I’ve run into a situation where I’d like to look at, and potentially operate on all the jobs in a ThreadPool. It would be helpful to have access to the currently private ThreadPool::lock member. Would you consider either adding an accessor or making the member protected so I can create a child class with an accessor?
I could make it protected, though it’s the sort of class that isn’t really supposed to be subclassed - its internal workings could change in future and break your code. What exactly are you trying to do? There might be something else I could add that would let you do what you need.
I want to iterate through all the jobs in a ThreadPool and remove some of them. In this case, I’m using a subclass of ThreadPoolJob that has some other attribute I use to decide whether to remove or not.
So it’s similar to removeAllJobs but more like removeSomeJobs.

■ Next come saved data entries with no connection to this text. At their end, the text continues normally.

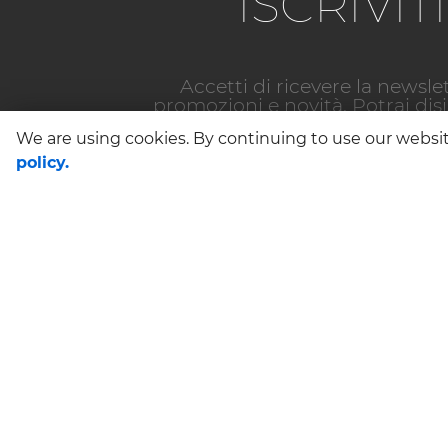
ISCRIVI
Accetti di ricevere la newsl
promozioni e novità. Potrai dis
We are using cookies. By continuing to use our websit
policy.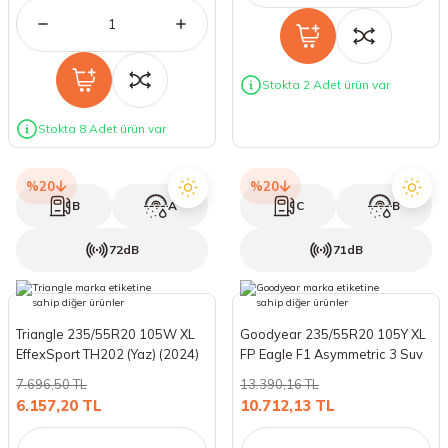
Stokta 2 Adet ürün var
Stokta 8 Adet ürün var
%20
%20
B
A
C
B
72dB
71dB
Triangle 235/55R20 105W XL
Goodyear 235/55R20 105Y XL
EffexSport TH202 (Yaz) (2024)
FP Eagle F1 Asymmetric 3 Suv
(Yaz) (2025)
7.696,50 TL
13.390,16 TL
6.157,20 TL
10.712,13 TL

Hmm, yes, that sort of thing gets very hairy in terms of thread-safety with all those jobs coming and going. Maybe a method that takes a callback function and calls it for each of the active jobs, asking whether that job should be deleted?
I suppose some kind of callback would work but it feels way more complicated than making the member protected and allowing a child class to deal with it.
I think I changed my mind. The logic in ThreadPool::removeAllJobs is complicated enough that trying to get it right in a child class seems risky. A callback does seem better.
At long last, I’ve got a patch – a git diff. I can’t figure out how to attach it to the post. All of the extensions I choose are “not allowed.” What’s the best way to get you the patch?
Please don’t send me an actual patch file - I can’t stand messing about with them. I’d rather just compare your new file with my own version so I can easily see what the changes are.